いて座
腑に落ちない自分を無視しない
「解る」とは何か?
今週のいて座は、「それをやらなければ生きていけないテーマ」を卒論で見つけ扱おうとする学生のごとし。すなわち、自分の体の奥底での納得を模索していくような星回り。
冒頭に挙げたような設定は、一言でいえば無茶であり、シニカルに言えば最初から実現不可能なことが分かっているイジワルです。
しかし例えそうだとしても、そのつもりでしばらくでも真剣に取り組んでいくと、一生それくらいのテーマを探し続けるという姿勢のようなものはできてくるのです。
もちろん、ある商品の値段や内容を知るくらいのレベルではそうはなりませんが、なにかを「解る」あるいは「解ろうとする」ということは、ただ知ること以上に人格にかかわってくる営みだからです。
そして、人格というのはある特定の感受性の働き方の癖付けであり、身体的な納得を通して初めて育まれるものなのだとも言えます。

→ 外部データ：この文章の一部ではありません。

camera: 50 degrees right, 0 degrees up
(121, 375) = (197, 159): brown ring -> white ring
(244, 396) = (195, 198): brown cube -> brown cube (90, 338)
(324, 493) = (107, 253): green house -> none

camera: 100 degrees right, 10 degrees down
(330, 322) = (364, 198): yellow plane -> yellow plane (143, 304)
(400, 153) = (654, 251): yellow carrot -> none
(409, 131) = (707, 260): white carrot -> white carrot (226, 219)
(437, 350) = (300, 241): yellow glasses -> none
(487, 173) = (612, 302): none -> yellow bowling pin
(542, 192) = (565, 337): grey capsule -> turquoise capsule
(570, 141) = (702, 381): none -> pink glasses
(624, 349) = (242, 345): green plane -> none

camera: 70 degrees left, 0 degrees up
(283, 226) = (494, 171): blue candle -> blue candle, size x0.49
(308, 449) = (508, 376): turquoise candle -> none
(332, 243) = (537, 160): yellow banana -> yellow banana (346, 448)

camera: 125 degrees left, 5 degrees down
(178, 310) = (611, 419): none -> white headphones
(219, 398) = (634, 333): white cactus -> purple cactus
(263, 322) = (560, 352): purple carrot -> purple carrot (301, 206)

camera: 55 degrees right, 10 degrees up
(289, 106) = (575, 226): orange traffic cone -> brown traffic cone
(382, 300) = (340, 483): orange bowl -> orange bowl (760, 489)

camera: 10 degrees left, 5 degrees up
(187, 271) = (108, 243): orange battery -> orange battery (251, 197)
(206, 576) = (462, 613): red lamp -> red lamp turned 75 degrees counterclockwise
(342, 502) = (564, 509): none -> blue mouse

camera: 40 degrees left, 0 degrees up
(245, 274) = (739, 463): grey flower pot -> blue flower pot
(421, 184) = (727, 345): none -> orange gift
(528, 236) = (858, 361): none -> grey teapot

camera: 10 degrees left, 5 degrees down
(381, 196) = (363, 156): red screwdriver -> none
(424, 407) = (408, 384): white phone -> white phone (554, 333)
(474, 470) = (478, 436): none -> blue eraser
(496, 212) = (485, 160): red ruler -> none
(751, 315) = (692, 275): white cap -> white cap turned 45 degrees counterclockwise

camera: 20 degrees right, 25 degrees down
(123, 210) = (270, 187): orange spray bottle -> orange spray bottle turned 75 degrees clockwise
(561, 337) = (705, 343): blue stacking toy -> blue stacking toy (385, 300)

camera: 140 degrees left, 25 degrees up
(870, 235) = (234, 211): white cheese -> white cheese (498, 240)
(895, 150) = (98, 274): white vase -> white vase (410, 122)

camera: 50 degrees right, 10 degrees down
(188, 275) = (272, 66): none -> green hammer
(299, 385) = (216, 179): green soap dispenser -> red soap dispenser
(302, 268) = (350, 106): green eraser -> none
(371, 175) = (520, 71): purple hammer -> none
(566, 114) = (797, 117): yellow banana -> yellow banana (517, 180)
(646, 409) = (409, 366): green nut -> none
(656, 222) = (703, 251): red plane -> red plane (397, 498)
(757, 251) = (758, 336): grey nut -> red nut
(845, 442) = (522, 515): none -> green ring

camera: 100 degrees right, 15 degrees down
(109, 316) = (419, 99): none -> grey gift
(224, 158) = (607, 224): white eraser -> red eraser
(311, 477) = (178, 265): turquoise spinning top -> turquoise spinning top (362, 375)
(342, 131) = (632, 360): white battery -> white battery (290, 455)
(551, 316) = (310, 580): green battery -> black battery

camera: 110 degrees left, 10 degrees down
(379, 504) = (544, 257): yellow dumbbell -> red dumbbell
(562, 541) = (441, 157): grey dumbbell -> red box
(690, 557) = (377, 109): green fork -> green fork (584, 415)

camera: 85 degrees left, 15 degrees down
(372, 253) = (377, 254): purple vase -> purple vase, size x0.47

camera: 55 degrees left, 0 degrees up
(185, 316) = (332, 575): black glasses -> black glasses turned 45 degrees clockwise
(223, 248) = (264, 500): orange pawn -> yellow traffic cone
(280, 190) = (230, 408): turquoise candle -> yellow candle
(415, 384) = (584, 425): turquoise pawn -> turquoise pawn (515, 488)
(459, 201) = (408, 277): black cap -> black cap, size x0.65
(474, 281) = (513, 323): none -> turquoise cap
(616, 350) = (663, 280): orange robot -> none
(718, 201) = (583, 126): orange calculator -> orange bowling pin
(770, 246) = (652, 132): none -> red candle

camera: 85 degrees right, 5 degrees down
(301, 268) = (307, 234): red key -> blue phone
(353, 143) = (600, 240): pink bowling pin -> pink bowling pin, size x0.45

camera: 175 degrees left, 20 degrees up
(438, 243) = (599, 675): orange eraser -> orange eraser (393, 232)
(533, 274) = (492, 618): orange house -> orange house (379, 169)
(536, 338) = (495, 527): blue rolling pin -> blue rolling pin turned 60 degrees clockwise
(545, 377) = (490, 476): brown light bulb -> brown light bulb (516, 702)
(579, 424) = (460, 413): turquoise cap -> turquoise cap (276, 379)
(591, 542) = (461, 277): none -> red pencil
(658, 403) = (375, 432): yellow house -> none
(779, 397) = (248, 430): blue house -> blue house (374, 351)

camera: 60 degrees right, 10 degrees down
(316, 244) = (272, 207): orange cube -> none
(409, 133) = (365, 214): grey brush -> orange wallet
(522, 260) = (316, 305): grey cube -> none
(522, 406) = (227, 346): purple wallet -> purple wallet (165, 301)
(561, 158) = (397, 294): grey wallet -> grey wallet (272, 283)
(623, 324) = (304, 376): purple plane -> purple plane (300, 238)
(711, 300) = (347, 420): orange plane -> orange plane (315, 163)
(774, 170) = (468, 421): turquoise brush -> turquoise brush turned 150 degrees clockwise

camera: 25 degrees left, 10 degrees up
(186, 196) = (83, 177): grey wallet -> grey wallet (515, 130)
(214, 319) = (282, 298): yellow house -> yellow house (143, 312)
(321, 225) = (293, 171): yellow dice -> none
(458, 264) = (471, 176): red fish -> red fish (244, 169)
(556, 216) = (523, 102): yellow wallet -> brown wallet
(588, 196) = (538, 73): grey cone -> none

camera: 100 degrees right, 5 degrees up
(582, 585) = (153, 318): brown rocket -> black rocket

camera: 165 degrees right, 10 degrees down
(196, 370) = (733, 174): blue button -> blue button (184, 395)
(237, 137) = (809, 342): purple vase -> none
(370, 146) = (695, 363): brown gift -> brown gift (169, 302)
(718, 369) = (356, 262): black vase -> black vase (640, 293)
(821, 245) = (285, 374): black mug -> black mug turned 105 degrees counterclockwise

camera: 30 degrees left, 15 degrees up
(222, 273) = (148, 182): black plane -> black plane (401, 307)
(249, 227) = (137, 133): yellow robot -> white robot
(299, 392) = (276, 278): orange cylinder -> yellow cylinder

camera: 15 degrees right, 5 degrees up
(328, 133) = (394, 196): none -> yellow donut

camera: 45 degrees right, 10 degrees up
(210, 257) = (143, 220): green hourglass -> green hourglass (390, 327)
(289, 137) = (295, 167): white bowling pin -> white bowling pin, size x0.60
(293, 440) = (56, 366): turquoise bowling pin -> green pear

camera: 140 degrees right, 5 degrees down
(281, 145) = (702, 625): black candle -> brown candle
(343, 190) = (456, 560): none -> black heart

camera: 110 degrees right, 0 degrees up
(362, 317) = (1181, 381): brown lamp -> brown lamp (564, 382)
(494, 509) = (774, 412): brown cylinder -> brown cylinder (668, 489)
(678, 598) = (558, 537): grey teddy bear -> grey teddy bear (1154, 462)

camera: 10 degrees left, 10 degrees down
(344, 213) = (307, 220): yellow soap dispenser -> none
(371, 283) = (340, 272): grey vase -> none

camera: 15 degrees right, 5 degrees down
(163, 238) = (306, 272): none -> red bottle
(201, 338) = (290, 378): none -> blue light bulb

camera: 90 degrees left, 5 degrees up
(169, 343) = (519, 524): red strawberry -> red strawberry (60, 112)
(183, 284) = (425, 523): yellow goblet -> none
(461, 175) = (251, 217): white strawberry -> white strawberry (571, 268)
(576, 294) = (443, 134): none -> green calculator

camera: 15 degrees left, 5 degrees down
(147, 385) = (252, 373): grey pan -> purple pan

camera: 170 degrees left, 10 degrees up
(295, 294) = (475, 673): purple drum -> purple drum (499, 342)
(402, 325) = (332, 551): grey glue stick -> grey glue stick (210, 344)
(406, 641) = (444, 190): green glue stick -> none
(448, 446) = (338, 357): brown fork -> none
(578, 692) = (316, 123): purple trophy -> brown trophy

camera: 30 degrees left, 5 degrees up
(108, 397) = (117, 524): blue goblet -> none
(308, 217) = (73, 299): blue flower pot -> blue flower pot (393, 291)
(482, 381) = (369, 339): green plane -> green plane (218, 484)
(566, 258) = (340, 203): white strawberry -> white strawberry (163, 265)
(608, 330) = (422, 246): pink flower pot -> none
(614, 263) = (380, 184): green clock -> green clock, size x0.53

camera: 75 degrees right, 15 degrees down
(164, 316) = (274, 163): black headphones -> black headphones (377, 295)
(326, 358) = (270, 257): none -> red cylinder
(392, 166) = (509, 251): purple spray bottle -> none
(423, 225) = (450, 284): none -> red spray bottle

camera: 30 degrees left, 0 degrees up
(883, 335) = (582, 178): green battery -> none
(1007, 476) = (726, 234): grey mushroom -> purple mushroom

5月11日にいて座から数えて「使い尽くせない資産」を意味する2番目のやぎ座で、土星の逆行(常識の反転)が起きていく今週のあなたにおいてもまた、自分が身体ごとぶつかっていきたいテーマとは何だろうか?という問いがムクムクと湧きあがってくるはず。
行間を豊かに
今週のいて座にもし何か追加で伝えたいアドバイスがあるとすれば、それは「本音を雑に扱わないように」という言葉に尽きるでしょう。
もし「真実はひとつ」などと安易に言ってのけて暢気にしていられる人がいたらある意味で簡単なのですが、とは言え「言いたいこと」と「言ってること」のギャップを常時適切に埋めていける人というのもほとんどいないはず。
特に現実が疲弊し荒んでくると、どうしても口をついて出る「言ってること」が「言いたいこと」まで縛り付けて、そのままバンドか何かで世界をぐるぐる巻きにして叩きつけたいような気持ちになってくる。
つまり、胸中に沈んでいる一片の真実や本音というものを無理やりありきたりな理屈や常識の枠内に押し込んで、見ないフリを決め込むうちに、本来その人に開かれていた可能性までもみずから閉じてしまうのです。
真実はいつも「言ってること」の行間にあり、それはテキストの外にある実際の行動や声の出し方や視線との結びつきの中にある。いて座の人たちには、今こそそういう感覚を研ぎ澄まし、みずから実行していってほしいと思います。